In other words: In the same rough time period, two of three psychics saw me as a European cleric performing monklike duties. At the same time, two of three psychics placed me in Italy and mentioned an older male relative connected with the Church.
This only occurred to me recently. I received Sybil Howarth's "Italy" reading before Rev. Hessel's. I never thought in any detail about those church frescoes my father was supposedly painting. Later, Rev. Hessel told me that in my life as a priest, my uncle--and I myself--experienced deathbed visions of Jesus. I've realized now that both psychics may have picked up the image of an older man face to face with a conventional representation of Jesus; one thought the man was painting Jesus, the other that he was having a vision. And the second psychic can hardly have plucked the image from my memory of the first reading, because I'd never thought of it in that way.
Here's another small oddity. In the "Harry Brewster" reading, which she intended as my "life before last," Rev. Hessel said my wife's name was Theresa. She also saw the name "Joseph" as important in that life.
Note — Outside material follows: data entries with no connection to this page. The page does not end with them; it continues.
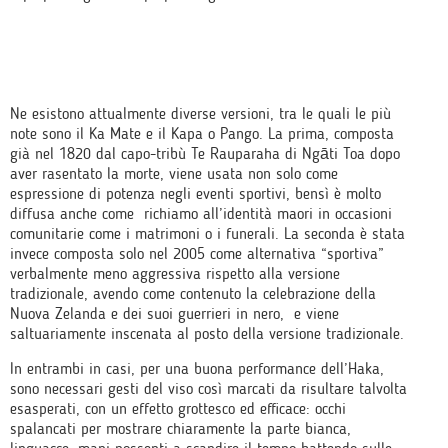
Ne esistono attualmente diverse versioni, tra le quali le più
note sono il Ka Mate e il Kapa o Pango. La prima, composta
già nel 1820 dal capo-tribù Te Rauparaha di Ngāti Toa dopo
aver rasentato la morte, viene usata non solo come
espressione di potenza negli eventi sportivi, bensì è molto
diffusa anche come richiamo all’identità maori in occasioni
comunitarie come i matrimoni o i funerali. La seconda è stata
invece composta solo nel 2005 come alternativa “sportiva”
verbalmente meno aggressiva rispetto alla versione
tradizionale, avendo come contenuto la celebrazione della
Nuova Zelanda e dei suoi guerrieri in nero, e viene
saltuariamente inscenata al posto della versione tradizionale.
In entrambi in casi, per una buona performance dell’Haka,
sono necessari gesti del viso così marcati da risultare talvolta
esasperati, con un effetto grottesco ed efficace: occhi
spalancati per mostrare chiaramente la parte bianca,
In the supposed Italian female incarnation she saw as my "life before last," Sybil Howarth said my name was Teresa and my husband's name was Giuseppe (Joseph)!
And now for something completely different...
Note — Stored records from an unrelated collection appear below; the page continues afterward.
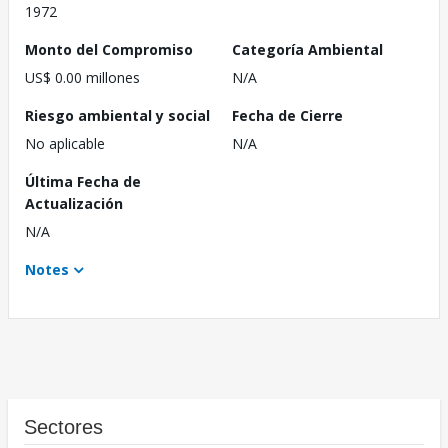
1972
Monto del Compromiso
Categoría Ambiental
US$ 0.00 millones
N/A
Riesgo ambiental y social
Fecha de Cierre
No aplicable
N/A
Última Fecha de
Actualización
N/A
Notes
Sectores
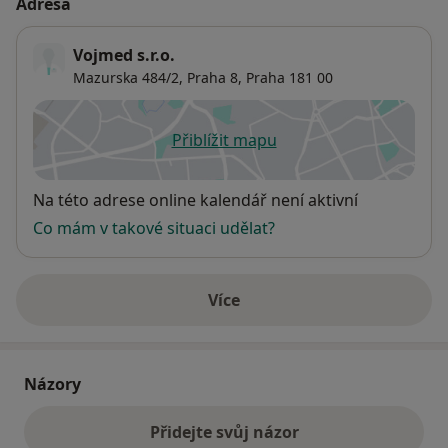
Adresa
Vojmed s.r.o.
Mazurska 484/2,
Praha 8
,
Praha
181 00
Přiblížit mapu
se otevře v nové záložce
Dostupnost
Na této adrese online kalendář není aktivní
Co mám v takové situaci udělat?
Více
o adrese
Názory
Přidejte svůj názor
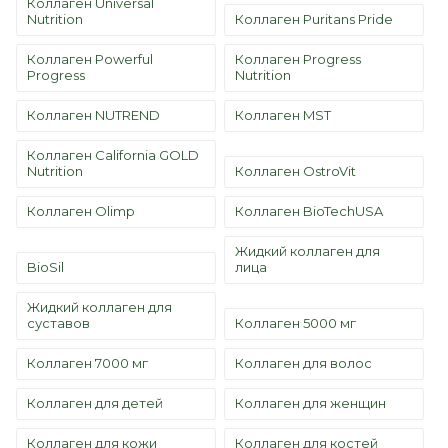
Коллаген Universal
Nutrition
Коллаген Puritans Pride
Коллаген Powerful
Коллаген Progress
Progress
Nutrition
Коллаген NUTREND
Коллаген MST
Коллаген California GOLD
Nutrition
Коллаген OstroVit
Коллаген Olimp
Коллаген BioTechUSA
Жидкий коллаген для
BioSil
лица
Жидкий коллаген для
суставов
Коллаген 5000 мг
Коллаген 7000 мг
Коллаген для волос
Коллаген для детей
Коллаген для женщин
Коллаген для кожи
Коллаген для костей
One psychic I consulted was Rev. Noel Street. Crabby and self-important--ugh! But he mentioned two interesting lives.
First, he said I had a male incarnation in a specific province of China in the 10th century A.D. I no longer remember the name of the province, but I looked it up at the time and learned it's on the coast.
Going further back, he saw me as "the wife of a Carthaginian statesman" at the time of the fall of Carthage, which he wrongly placed in the "first century B.C." (It was actually the second century B.C., though I didn't know that till I looked it up.) He also said I was "fluent in a number of languages" in that lifetime.
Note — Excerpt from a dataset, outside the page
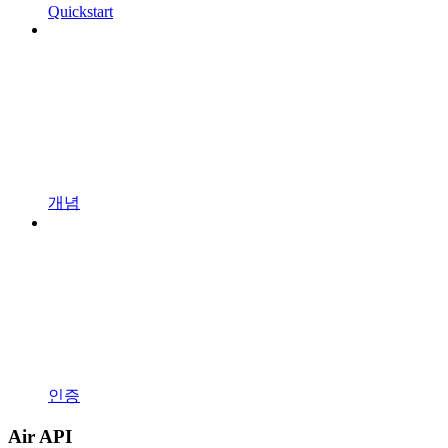
Quickstart
개념
인증
Air API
I consulted yet another psychic, someone calling himself or herself "Trifon." This person had just heard about the concept of genetic memory and fallen in love with it--seemed to think he was dealing with genetic memories rather than past lives, when I couldn't possibly have had ancestors where he claimed. But he described two lives--going back in rough thousand-year jumps, which was also what Rev. Street had evidently tried to do.
First, a life in "a seacoast region of Asia, a thousand years ago."
Then, in the "first years A.D.," a life in "a coastal region of North Africa" during which my people, whom he described as a "nomad tribe," suffered a "major military defeat." He mentioned that "the lot of women was difficult," seeming to imply that I was a woman. And in a very brief reading, he included something that might have been taken for granted: that I "spoke a language no longer spoken today." Rev. Street had also felt it necessary to mention the concept of language.
Despite the whopping difference between a "nomad tribe" and Carthage, I think the parallels here are startling.
At the very least, the readings I've received prove the reality of telepathy. If the psychics were not accessing past lives, they must have been plucking ideas from my mind, including my memories of other readings.
A final note: my own personal evidence. When I was a small child, I had a little ritual with my mother. She'd tell me, "You're my pettyskin." That sounds like routine, made-up baby talk on her part. But what I'd say to her was, "You're my heart of gold." That sounds strange. We may say someone has a "heart of gold," but I can't recall ever hearing anyone else say another person was their "heart of gold." In later years, Mom said she had no idea where I could have picked up that phrase.
When I was in my thirties, I heard the original lyrics of the old English song "Greensleeves" for the first time. It includes the phrase "Greensleeves [a woman's name] was my heart of gold"--using it as a term of endearment, just as I had! I'm American, and I don't think that usage is still current even in England.